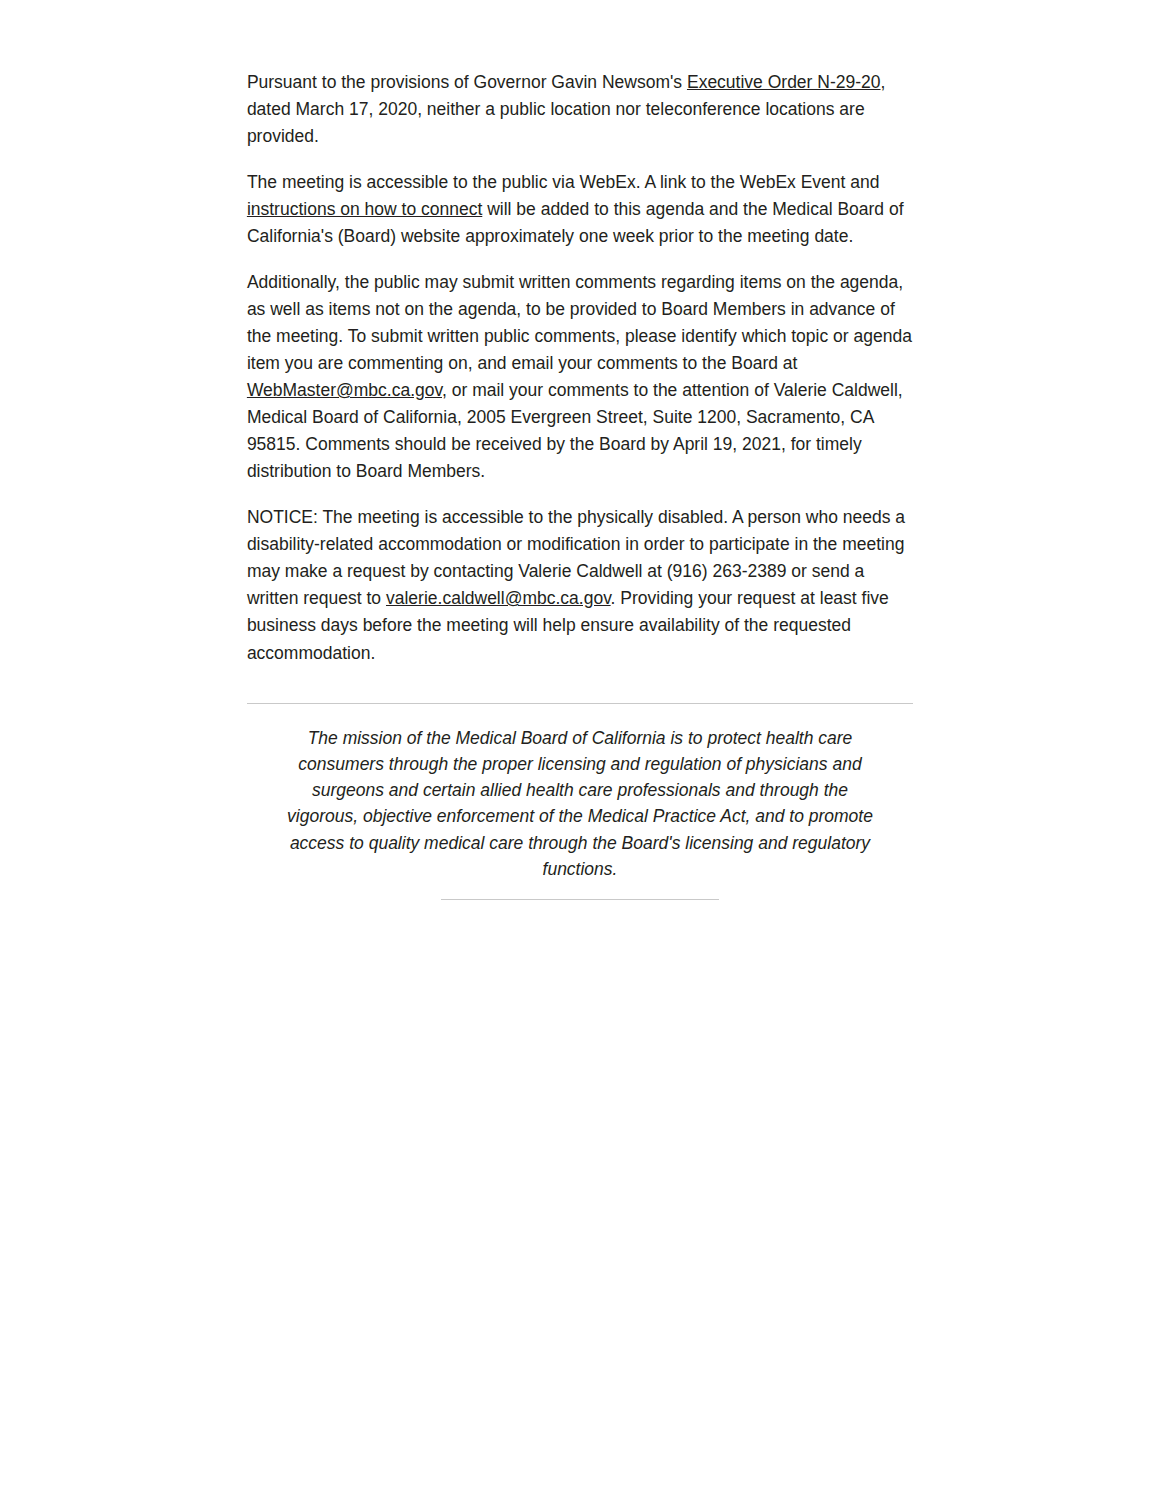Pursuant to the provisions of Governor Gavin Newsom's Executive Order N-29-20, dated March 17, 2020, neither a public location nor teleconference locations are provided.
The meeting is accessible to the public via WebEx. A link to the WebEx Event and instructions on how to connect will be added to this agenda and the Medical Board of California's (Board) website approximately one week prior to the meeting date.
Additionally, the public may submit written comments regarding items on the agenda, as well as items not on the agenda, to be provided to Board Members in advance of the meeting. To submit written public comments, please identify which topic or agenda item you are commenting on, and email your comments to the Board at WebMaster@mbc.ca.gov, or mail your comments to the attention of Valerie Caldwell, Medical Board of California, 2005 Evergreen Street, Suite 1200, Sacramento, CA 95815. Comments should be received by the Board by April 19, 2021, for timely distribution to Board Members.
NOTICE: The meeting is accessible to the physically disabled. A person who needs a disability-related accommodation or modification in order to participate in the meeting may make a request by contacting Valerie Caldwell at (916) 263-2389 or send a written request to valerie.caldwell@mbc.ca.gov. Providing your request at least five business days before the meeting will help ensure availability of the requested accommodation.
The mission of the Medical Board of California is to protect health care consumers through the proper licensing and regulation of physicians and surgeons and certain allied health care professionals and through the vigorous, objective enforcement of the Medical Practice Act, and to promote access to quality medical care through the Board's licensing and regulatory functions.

---

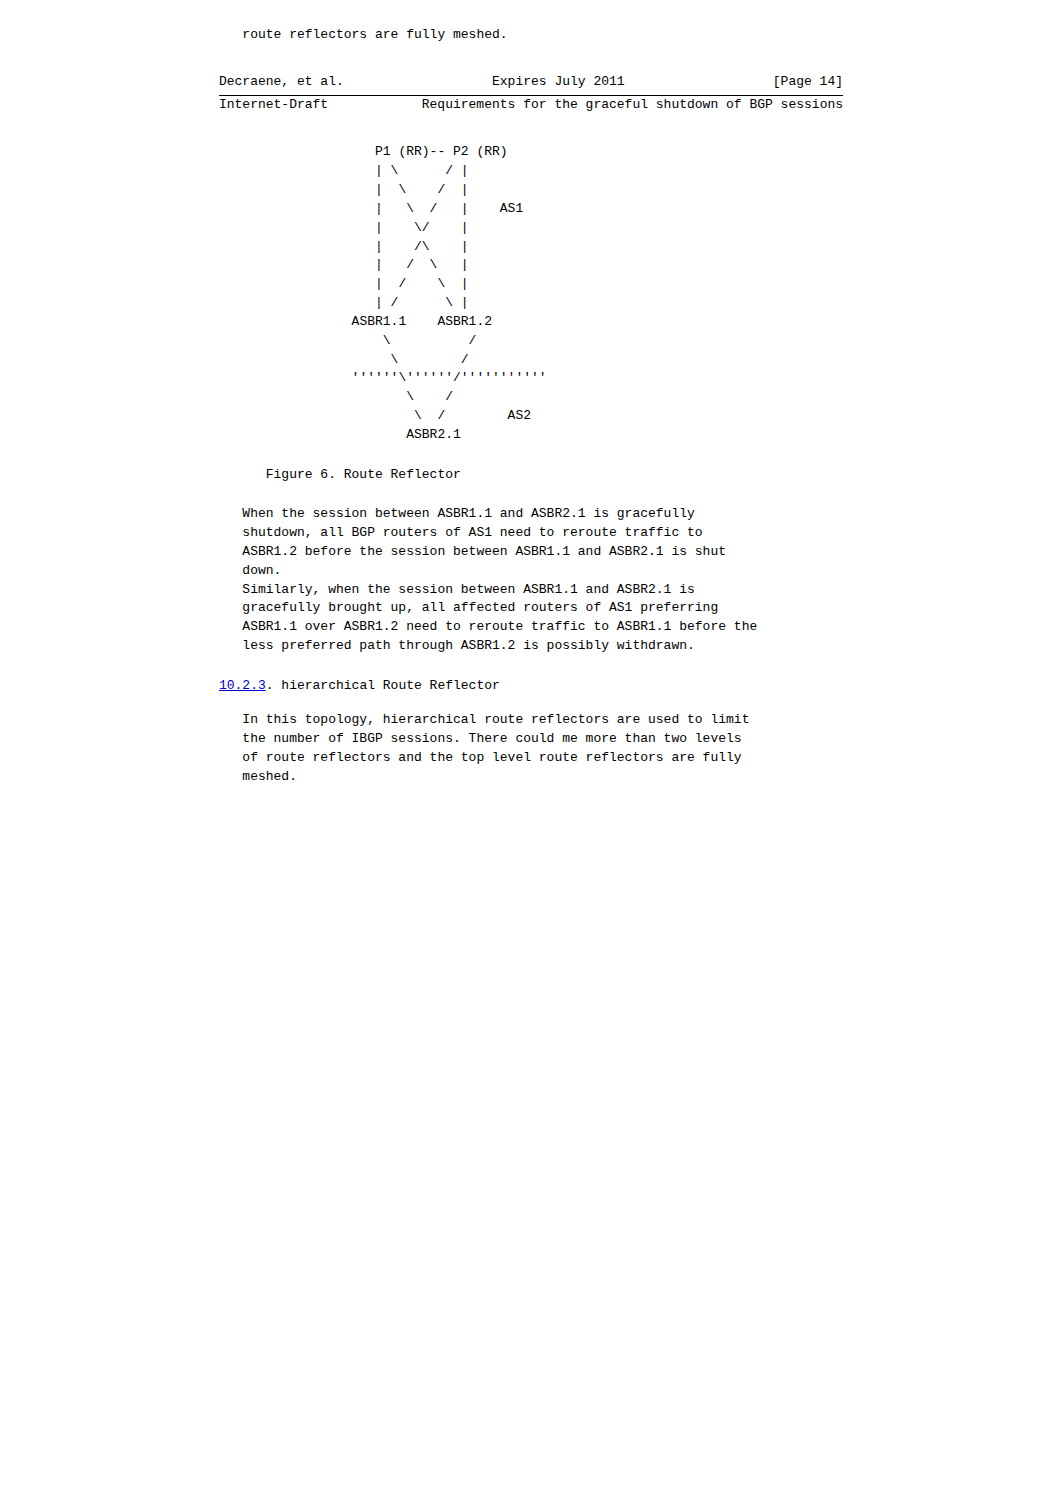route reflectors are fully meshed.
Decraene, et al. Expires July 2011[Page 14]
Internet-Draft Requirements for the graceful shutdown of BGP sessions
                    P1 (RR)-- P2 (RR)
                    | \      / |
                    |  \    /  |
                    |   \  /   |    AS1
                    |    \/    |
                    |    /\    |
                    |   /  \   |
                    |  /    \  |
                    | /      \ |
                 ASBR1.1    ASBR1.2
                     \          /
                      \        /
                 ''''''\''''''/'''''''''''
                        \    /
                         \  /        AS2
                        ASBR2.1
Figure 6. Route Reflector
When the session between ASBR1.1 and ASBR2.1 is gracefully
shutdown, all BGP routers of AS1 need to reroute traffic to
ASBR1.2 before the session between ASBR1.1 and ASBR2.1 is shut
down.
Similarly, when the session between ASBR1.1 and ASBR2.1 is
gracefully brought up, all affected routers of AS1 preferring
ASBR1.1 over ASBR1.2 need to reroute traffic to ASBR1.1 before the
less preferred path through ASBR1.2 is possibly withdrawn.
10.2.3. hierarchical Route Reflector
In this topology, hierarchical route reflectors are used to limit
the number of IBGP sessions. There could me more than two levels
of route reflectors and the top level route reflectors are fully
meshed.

§ **ABOUT THIS EXERCISE**:
Out of the records above, set down only the lines from the one that contains "Pursuant to the" through the one that contains "The mission of", unchanged and without the pictures.

§ **ANSWER TO THIS PROBLEM**:
Pursuant to the provisions of Governor Gavin Newsom's Executive Order N-29-20, dated March 17, 2020, neither a public location nor teleconference locations are provided.
The meeting is accessible to the public via WebEx. A link to the WebEx Event and instructions on how to connect will be added to this agenda and the Medical Board of California's (Board) website approximately one week prior to the meeting date.
Additionally, the public may submit written comments regarding items on the agenda, as well as items not on the agenda, to be provided to Board Members in advance of the meeting. To submit written public comments, please identify which topic or agenda item you are commenting on, and email your comments to the Board at WebMaster@mbc.ca.gov, or mail your comments to the attention of Valerie Caldwell, Medical Board of California, 2005 Evergreen Street, Suite 1200, Sacramento, CA 95815. Comments should be received by the Board by April 19, 2021, for timely distribution to Board Members.
NOTICE: The meeting is accessible to the physically disabled. A person who needs a disability-related accommodation or modification in order to participate in the meeting may make a request by contacting Valerie Caldwell at (916) 263-2389 or send a written request to valerie.caldwell@mbc.ca.gov. Providing your request at least five business days before the meeting will help ensure availability of the requested accommodation.
The mission of the Medical Board of California is to protect health care consumers through the proper licensing and regulation of physicians and surgeons and certain allied health care professionals and through the vigorous, objective enforcement of the Medical Practice Act, and to promote access to quality medical care through the Board's licensing and regulatory functions.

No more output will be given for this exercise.